Creating a realtime data platform - the design

I’d previously written about creating a data platform using Pinot, Trino, Airflow, and Debezium. It was a quick how-to that showed how to glue the pieces together to create a data platform. In this post we’ll go deeper into the design of the system and look at building the system in the posts that follow.

The design

A common requirement for data engineering teams is to move data stored within the databases owned by various microservices into a central data warehouse. One of the ways to move this data is by loading it incrementally. In this approach, once the data has been loaded fully, subsequent loads are done in smaller increments. These contain rows that have changed since the last time the warehouse was loaded. This brings the data into the warehouse periodically as the loads are run on a specified schedule.

Recently the shift has been towards moving data in realtime so that analytics can be derived quickly. Change data capture allows capturing row-level changes as they happen as a result of inserts, updates, and deletes in the tables. Responding to these events allows us to load the warehouse in realtime.

The diagram below shows how we can combine Pinot, Trino, Airflow, Debezium, and Superset to create a realtime data platform.

The components of the system can be divided into three broad categories. The first category is those that bring data into the platform and are shown in dark green. This category consists of the source database system, Debezium, and Pinot. Debezium reads the stream of changes happening in the database and writes them into Pinot. The second category is those that create datasets on top of the data ingested into Pinot and are shown in dark grey. This category consists of Airflow, Trino, and HDFS. Airflow uses Trino to create tables and views in HDFS on top of the data stored in Pinot. Finally, the last category is those that consume the datasets and present them to the end user. This category consists of data visualization tools like Superset.

Let’s discuss each of these components in more detail.

Debezium is a platform for change data capture. It consists of connectors which monitor the database tables for inserts, updates, and deletes and emit events into Kafka. These events can then be written into the data warehouse to create an up-to-date version of the table in the upstream database. We’ll run Debezium as a Docker container. When run like this, the connectors are available as a part of the image and can be configured using a REST API. To configure the connector we’ll send a JSON object to a specific endpoint. This object contains information such as the credentials of the database, the databases or tables we’d like to monitor, any transformations we’d like to apply to this data, and so on. As we’ll see when we begin building the system, we can monitor all of our tables for changes happening in them.

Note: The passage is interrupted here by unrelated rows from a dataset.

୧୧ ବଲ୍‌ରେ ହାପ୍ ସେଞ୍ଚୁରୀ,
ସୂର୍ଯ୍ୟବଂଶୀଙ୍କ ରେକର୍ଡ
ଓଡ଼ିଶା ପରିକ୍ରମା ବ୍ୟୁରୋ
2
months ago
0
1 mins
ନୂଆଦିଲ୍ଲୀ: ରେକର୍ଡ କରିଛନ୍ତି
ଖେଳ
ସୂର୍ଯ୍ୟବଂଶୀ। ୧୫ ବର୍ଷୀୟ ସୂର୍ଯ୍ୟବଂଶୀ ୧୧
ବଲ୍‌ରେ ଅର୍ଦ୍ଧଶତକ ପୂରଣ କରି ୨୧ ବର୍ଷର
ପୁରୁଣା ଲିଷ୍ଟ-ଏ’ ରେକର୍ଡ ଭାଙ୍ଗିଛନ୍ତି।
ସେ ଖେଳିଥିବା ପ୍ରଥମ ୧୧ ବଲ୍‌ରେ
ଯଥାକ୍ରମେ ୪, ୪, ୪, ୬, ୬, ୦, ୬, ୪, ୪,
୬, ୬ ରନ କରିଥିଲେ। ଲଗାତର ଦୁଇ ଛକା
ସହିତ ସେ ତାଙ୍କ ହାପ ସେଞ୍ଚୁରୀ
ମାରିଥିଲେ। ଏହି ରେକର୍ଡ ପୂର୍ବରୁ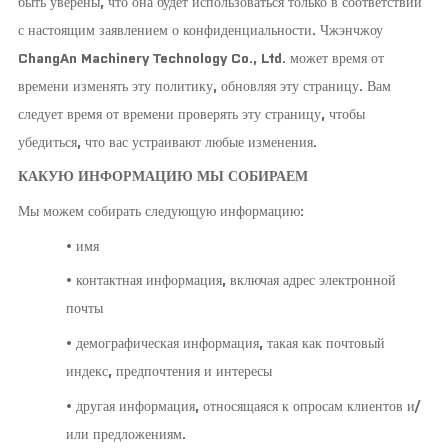
быть уверены, что она будет использоваться только в соответствии
с настоящим заявлением о конфиденциальности.
Чжэнчжоу
ChangAn Machinery Technology Co., Ltd.
может время от
времени изменять эту политику, обновляя эту страницу. Вам
следует время от времени проверять эту страницу, чтобы
убедиться, что вас устраивают любые изменения.
КАКУЮ ИНФОРМАЦИЮ МЫ СОБИРАЕМ
Мы можем собирать следующую информацию:
• имя
• контактная информация, включая адрес электронной
почты
• демографическая информация, такая как почтовый
индекс, предпочтения и интересы
• другая информация, относящаяся к опросам клиентов и/
или предложениям.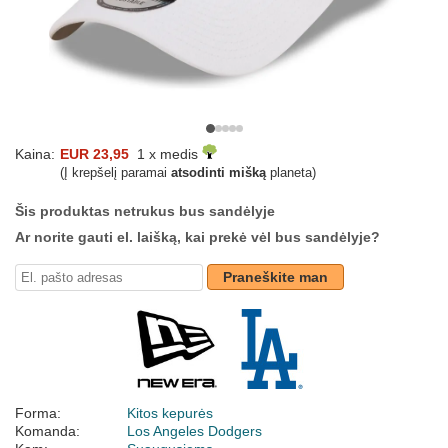
Kaina:
EUR 23,95
1 x medis
(Į krepšelį paramai
atsodinti mišką
planeta)
Šis produktas netrukus bus sandėlyje
Ar norite gauti el. laišką, kai prekė vėl bus sandėlyje?
Praneškite man
Forma:
Kitos kepurės
Komanda:
Los Angeles Dodgers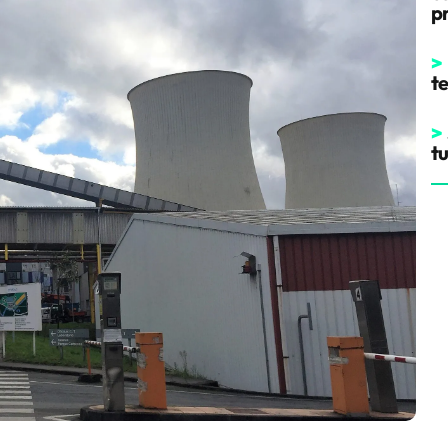
p
>
t
>
t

Pinot is an OLAP datastore that is built for real-time analytics. It supports creating tables that consume data in realtime so that insights can be derived quickly. Pinot, when combined with Debezium, allows us to ingest row-level changes as they happen in the source table. Configurations for Pinot tables and schemas are written in JSON and sent to their respective endpoints to create them. We’ll create a realtime table which ingests events emitted by Debezium. Using the upsert functionality provided by Pinot, we’ll keep only the latest state of the row in the table. This makes it easier to to create reports or do ad-hoc analysis.

Trino provides query federation by allowing us to query multiple data sources with a unified SQL interface. It is fast and distributed which means we can use it to query large amounts of data. We’ll use it in conjunction with Pinot since the latter does not yet provide full SQL capabilities. Trino allows connecting to a database by creating a catalog. As we can see from the diagram, we’ll need two catalogs - Pinot and HDFS. Since it is currently not possible to create views, materialized views, or tables from select statements in Pinot, we’ll create them in HDFS using Trino. This allows us to speed up the reports and dashboards since all of the required data will be precomputed and available in HDFS as either a materialized view or a table.

Airflow is an orchestrator that allows creating complex workflows. These workflows are created as Python scripts that define a directed acyclic graph (DAG) of tasks. Airflow then schedules these tasks for execution at defined intervals. Tasks are defined using operators. For example, to execute a Python function one would use the PythonOperator. Similarly, there are operators to execute SQL queries. We’ll use these operators to query Trino and create the datasets that are needed for reporting and dashboards. Peridocially regenerating these datasets would allow us to provide reports that present the latest data.

Superset is a data visualization tool. We’ll connect Superset to Trino so that we can visualize the datasets that we’ve created in HDFS.

Having discussed the various components of the design, let’s look at the design goals it achieves. First, the system is designed to be realtime. With change data capture using Debezium, we can respond to every insert, update, and delete happening in the source table as soon as it happens. Second, the system is designed with open-source technologies. This allows us to benefit from the experience of the collaborators and community behind each of these projects. Finally, the system is designed to be as close to self-service as possible. As we’ll see, the design of the system reduces the dependency of the of the downstream business analytics and data scientist teams on the data engineering team significantly.

This is it for the first part of the series.